#### [Exercises]
- 1) In the trajectory planning excerpt, what reason is given for the approach having higher feasibility than the "reach" method and the "d = 1.0" baseline? Answer in one to three sentences.
- 2) Write a continuation of the trajectory planning excerpt, starting after its last sentence.

Fig. 6: Demonstration for the re-planning algorithm for the 2D car experiment. For each trajectory segment, if the probability of collision is higher than a predefined threshold, we denote the trajectory segment as “unsafe”, otherwise, we denote the trajectory segment as “safe”.(a)  $t=0$ , perturb to “safe”. (b)  $t=1$ , “safe” is verified. (c)  $t=2$ , “safe” is verified.  
 $\text{Prob}(\text{colliding}) \leq 10^{-4}$      $\text{Prob}(\text{colliding}) \leq 10^{-4}$      $\text{Prob}(\text{colliding}) \leq 10^{-4}$

Fig. 7: Demonstration for the re-planning algorithm for the 3D hovercraft experiment. For each trajectory segment, if the probability of collision is higher than a predefined threshold, we denote the trajectory segment as “unsafe”, otherwise, we denote the trajectory segment as “safe”.

**Evaluation of trajectory planning performance** To illustrate the advantage of our approach in enforcing the system safety, we design 20 testing environments with randomly placed obstacles (while ensuring the initial reference trajectory is feasible from the NLP solver) for the autonomous car system and the hovercraft control system. We compare our framework with several baseline methods: the “original” approach just uses the initial reference trajectory (without any planning process), the “ $d = ?$ ” approach denotes the distance-based planning methods with the safety distance threshold set as  $d$  (the larger  $d$  is, the more conservative and safer the algorithm will be, at the cost of infeasible solutions), the “reach” approach uses estimated reachable tube computed from the sampled convex hull  $\mathcal{CH}$  introduced in Sec. 4.2 to do safe planning.

We measure the performances of different methods using two metrics: feasibility and safety. *Feasibility* is defined as the frequency that the algorithm can return a plausible solution (but might be unsafe) to reach the designed destination. Over all feasible solutions, *safety* is defined as the expected collision probability. Intuitively, the feasibility measures the successful rate of the goal reaching, and the “safety” measures how “reliable” the planner is.

As shown in Fig. 8(a)(b) for the car experiments, compared to the “reach” method (which just uses reachable tubes to do planning) and a distance-based planning method (“ $d = 1.0$ ”), our approach can achieve a similar safety rate, while having  $0.29 \sim 0.76$  higher feasibility (due to less conservative planning). Though we are 0.059 less in feasibility than the “original” and the “ $d=0.1$ ” baselines, they lead to  $3772X \sim 4574X$  collision rates than ours (due to our approach being less aggressive in planning). Compared to the “ $d = 0.2$ ” method, we are 0.06 better in feasibility (0.94 vs 0.88) while being only  $0.2X$  in collision rate (0.000025 vs 0.000125), we also get a lower collision rate. A similar trend can also be observed from the hovercraft experiment (Fig. 8(c)(d)). Hence, ourapproach achieves the best overall performance by considering feasibility and safety.

(Extracted page text data)
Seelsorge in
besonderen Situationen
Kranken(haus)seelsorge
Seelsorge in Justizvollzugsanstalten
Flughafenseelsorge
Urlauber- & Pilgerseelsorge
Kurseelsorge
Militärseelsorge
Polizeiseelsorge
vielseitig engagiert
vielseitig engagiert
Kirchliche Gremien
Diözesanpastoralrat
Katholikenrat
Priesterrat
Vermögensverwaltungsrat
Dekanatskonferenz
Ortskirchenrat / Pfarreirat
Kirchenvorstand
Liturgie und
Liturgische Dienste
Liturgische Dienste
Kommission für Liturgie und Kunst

#### [Response list]
- 1) The approach has higher feasibility because its planning is less conservative. It reaches a safety rate similar to those two methods while having 0.29 to 0.76 higher feasibility.

- 2)
Fig. 8: Feasibility and safety comparisons. Our method achieves the best trade-off between the feasibility and the safety, with close to 100% safety and  $0.2X \sim 4X$  improvement in feasibility comparing to high-safety methods. Here “original” uses nonlinear programming for planning, “ $d=?$ ” denotes the distance-based re-planning with the safety distance  $d$ , “reach” uses estimated reachable tube to do re-planning, and “ours” leverages both the reachable tube and the corresponding density to do re-planning. More details can be found in Sec. 5.2

### 5.3 Discussions

While our approach can accurately estimate the collision probability and the motion planner using our estimated density can achieve the highest goal reaching rate compared to other baselines when enforcing the safety rate above 0.99, we admit there are assumptions and limitations in our method.

First we assume the neural network can learn a perfect state dynamic and state density evolution, which is not always satisfied due to the model capacity and the complexity of the system. The proof in [42][Appendix A] shows the generalization error bound for this learning framework, which indicates one possible remedy is to collect more training trajectories.Besides, we assume the sampled trajectories from the simulator are following the same distribution as for the real world trajectories. This assumption might create biases in the density concentration function and the flow map estimation. One way to resolve this issue is to further fine-tuning the neural network using the real world data at the inference stage.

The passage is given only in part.